Calato il sipario sul concerto di Tanya Tucker, il palco viene sistemato per l’ultimo concerto dell’edizione 2011 del festival, i Los Pacaminos. Saggiamente gli organizzatori del Festival piazzano sempre la star della serata al penultimo posto della line-up perché è usanza diffusa iniziare a far su armi e bagagli durante l’ultimo concerto in programma ascoltando distrattamente gran parte di quest’ultimo mentre ci si avvicina ai parcheggi. Denny ormai è distrutto da una due giorni così intensa e pure noi grandi pensando al viaggio e dovendo salutare un sacco di gente prima che se ne vada, decidiamo di incamminarci verso l’uscita dopo pochi brani dei Los Pacaminos, band britannica capitanata dal sempreverde Paul Young, proprio quel Paul Young universalmente conosciuto alcuni decenni fa per i suoi grandissimi successi pop. Il repertorio è quanto di meglio ci si possa aspettare da una band country ma purtroppo trattasi di una cover band. Tutti brani conosciutissimi e poche sorprese per uno show che inizia e termina senza infamia né lode. Ascoltiamo quasi tutto il loro concerto distrattamente mentre salutiamo gli amici ma anche se non li vedo presto molta attenzione a quello che sento. Come dicevo, tutti i loro brani sono cover, ma cover eseguite alla grande. Due cose non mi sono piaciute: la prima è la versione forse meno bella tra tutte quelle in circolazione del periodo d’oro di Elvis Presley, “Little Sister”. Credo che loro abbiano riproposto la versione di Ry Cooder. La seconda è il fatto che i membri della band si sono equamente divisi il ruolo di cantante solista, mentre a mio avviso andava dato più spazio a Paul Young, che a Craponne ha dimostrato di possedere ancora una bellissima voce. I Pacaminos sembrano divertirsi sul palco e la mia impressione è che la band sia nata per passare un po’ di tempo tra amici senza nessuna pretesa di far carriera.
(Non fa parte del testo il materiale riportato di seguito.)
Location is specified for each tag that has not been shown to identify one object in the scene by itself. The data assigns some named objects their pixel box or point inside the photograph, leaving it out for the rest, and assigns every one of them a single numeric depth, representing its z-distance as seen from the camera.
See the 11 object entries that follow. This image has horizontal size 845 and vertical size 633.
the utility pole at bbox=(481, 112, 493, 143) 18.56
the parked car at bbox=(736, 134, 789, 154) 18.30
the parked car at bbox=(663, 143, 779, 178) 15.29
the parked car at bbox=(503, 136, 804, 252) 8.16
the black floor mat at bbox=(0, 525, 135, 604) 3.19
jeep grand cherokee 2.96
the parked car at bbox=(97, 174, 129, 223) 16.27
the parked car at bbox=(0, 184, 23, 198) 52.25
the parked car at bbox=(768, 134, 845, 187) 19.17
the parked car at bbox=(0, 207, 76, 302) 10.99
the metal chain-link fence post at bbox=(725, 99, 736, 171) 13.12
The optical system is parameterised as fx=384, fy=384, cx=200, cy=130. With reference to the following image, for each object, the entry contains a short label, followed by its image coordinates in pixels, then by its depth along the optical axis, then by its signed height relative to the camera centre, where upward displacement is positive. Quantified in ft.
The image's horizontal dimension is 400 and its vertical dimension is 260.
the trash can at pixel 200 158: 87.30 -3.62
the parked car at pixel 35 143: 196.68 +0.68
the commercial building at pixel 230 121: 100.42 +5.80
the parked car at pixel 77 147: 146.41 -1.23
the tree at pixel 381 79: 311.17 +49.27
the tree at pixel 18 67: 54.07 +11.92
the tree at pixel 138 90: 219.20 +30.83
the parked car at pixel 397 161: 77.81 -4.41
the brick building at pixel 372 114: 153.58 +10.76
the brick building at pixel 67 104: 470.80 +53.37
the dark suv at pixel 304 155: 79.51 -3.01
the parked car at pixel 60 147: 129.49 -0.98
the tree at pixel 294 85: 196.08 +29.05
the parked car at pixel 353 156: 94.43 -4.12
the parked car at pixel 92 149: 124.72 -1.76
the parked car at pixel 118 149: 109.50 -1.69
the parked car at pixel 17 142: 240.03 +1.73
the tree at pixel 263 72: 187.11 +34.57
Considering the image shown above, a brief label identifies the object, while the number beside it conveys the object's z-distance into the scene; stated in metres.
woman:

Nei giorni che precedevano il festival avevo sentito parlare di un progetto per coprire l’area dove esso si svolge. Probabilmente, viste le dimensioni di questa area, si provvederà a coprire una parte e non tutta e con ogni probabilità l’area coperta avrà posti numerati che costeranno di più di quelli esposti alle intemperie. Solo così si potrà giustificare una spesa enorme.
A mio avviso il Festival di Craponne affascina così tanto proprio perché assomiglia molto ai festival americani e sono convinto che se lo copriranno perderà una parte del suo fascino. Magari i soldi della copertura potrebbero essere utilizzati per portare qualche stella in più al Festival. Arrivederci al 2012.